Coming to grips with emotional toll of mass shootings

DOYLESTOWN, Pennsylvania (WPVI) -- Emotions are running high for many people after this weekend's deadly mass shootings.

For previous victims of violence, such news can trigger feelings of anxiety and depression.

We spoke with a licensed professional counselor, Amy O'Neill of Doylestown, who is also a violence survivor herself.

She explained the emotional toll of recent tragedies and how to help people cope.

A total of 31 innocent people were shot and killed in the back-to-back mass shootings. Another group of families and friends are now left to grieve.

O'Neill says news of this unthinkable violence also tends to re-traumatize survivors of past tragedies.

"Where they feel afraid to go outside, they feel anxious, they get depressed, curl up in a ball and feel hopeless and don't want to talk to anybody," she says.

She knows this not just as a professional, but also as a survivor.

She was a triathlete running her first Boston Marathon in 2013, when terrorists struck.

"There was the first explosion at the finish line and instantly I knew something was wrong," she recalls.

The second explosion would send shrapnel deep into her leg.

Emotionally, she found comfort talking with other survivors and now focuses her counseling on that.

Related story: Medical groups say hate and easy access to high-powered guns, not mental illness, are to blame for mass violence.

She says sadness set in over the weekend, thinking those affected by the El Paso and Dayton shootings are just at the start of a long and difficult journey to heal.

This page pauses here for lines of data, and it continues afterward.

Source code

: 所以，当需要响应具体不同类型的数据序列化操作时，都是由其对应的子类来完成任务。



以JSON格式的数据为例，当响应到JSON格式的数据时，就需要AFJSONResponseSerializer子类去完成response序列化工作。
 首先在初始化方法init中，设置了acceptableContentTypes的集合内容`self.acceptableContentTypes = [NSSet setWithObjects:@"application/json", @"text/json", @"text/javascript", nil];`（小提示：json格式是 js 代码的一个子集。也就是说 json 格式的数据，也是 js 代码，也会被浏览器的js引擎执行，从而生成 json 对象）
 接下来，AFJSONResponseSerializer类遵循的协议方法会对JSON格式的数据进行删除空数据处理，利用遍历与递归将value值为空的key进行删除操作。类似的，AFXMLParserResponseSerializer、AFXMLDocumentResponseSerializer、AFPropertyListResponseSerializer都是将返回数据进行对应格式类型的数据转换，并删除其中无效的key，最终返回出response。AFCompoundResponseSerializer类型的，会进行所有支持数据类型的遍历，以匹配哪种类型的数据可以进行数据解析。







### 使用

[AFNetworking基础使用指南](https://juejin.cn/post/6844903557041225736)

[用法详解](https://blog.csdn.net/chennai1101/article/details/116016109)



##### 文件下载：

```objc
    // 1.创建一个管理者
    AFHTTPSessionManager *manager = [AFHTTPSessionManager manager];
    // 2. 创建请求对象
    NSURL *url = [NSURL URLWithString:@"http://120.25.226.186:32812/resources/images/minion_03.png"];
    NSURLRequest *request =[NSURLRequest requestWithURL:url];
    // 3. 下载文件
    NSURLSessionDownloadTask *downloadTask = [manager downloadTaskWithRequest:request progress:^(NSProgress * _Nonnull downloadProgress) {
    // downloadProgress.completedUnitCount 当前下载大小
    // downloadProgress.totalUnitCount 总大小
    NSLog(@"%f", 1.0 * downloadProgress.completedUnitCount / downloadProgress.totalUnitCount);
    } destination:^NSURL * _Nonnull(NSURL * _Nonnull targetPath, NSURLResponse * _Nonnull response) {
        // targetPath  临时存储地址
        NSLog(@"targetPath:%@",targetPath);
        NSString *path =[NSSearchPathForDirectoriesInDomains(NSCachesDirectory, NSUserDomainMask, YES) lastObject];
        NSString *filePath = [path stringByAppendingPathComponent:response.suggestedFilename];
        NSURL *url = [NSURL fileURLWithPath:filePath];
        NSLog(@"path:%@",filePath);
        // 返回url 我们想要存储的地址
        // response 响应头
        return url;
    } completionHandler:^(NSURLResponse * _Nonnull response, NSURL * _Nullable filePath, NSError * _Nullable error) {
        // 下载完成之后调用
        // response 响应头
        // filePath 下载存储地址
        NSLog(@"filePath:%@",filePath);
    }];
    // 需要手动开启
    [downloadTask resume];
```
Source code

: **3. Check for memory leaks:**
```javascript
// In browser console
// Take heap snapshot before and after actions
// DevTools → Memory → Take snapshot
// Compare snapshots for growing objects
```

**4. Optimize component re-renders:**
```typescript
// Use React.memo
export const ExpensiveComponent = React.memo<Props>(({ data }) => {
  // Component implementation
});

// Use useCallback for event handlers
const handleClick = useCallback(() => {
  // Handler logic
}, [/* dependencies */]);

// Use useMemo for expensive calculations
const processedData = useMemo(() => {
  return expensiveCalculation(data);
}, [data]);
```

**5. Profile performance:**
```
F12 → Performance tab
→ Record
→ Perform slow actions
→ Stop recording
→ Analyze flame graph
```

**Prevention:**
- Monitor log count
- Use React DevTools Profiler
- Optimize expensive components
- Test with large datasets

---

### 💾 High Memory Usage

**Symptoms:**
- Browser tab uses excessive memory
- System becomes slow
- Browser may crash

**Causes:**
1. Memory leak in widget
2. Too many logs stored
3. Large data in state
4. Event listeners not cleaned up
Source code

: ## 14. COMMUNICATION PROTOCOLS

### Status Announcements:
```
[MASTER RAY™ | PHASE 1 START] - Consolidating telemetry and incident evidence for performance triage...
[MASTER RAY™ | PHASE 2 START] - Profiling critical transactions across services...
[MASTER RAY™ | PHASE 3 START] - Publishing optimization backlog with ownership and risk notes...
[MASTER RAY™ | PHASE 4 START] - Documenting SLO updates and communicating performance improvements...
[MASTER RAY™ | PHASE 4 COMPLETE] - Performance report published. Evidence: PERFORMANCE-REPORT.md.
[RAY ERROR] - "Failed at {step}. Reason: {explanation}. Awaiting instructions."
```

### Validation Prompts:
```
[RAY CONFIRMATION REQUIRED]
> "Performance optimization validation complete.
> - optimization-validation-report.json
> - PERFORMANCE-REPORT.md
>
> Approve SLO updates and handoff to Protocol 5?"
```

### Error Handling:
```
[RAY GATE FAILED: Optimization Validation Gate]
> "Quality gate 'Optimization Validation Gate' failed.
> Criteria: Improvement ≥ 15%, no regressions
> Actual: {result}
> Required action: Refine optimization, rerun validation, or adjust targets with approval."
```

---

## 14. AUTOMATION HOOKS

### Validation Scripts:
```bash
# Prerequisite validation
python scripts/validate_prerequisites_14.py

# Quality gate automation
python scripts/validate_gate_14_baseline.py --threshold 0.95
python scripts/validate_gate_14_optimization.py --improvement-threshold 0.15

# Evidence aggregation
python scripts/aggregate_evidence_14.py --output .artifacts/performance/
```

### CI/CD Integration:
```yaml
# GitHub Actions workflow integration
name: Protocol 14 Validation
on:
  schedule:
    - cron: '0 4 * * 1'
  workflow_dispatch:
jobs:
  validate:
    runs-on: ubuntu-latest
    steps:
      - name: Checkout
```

"There is this reality that you know something bad can happen to you, that kind of sticks with you," she said of feeling vulnerable all over again.

O'Neill tells anyone feeling overwhelmed by the recent tragedies to: limit news exposure, surround yourself with friends, and go back to their therapist.

She says the first step for survivors in Texas and Ohio is to start with acknowledging what has happened.

"If the safety of your world has been shattered, however that came to you, that needs to be acknowledged," she notes.

O'Neill is also part of National Mass Violence and Victimization Resource Center.

It has resources to help survivors, to help others, or to prepare your community.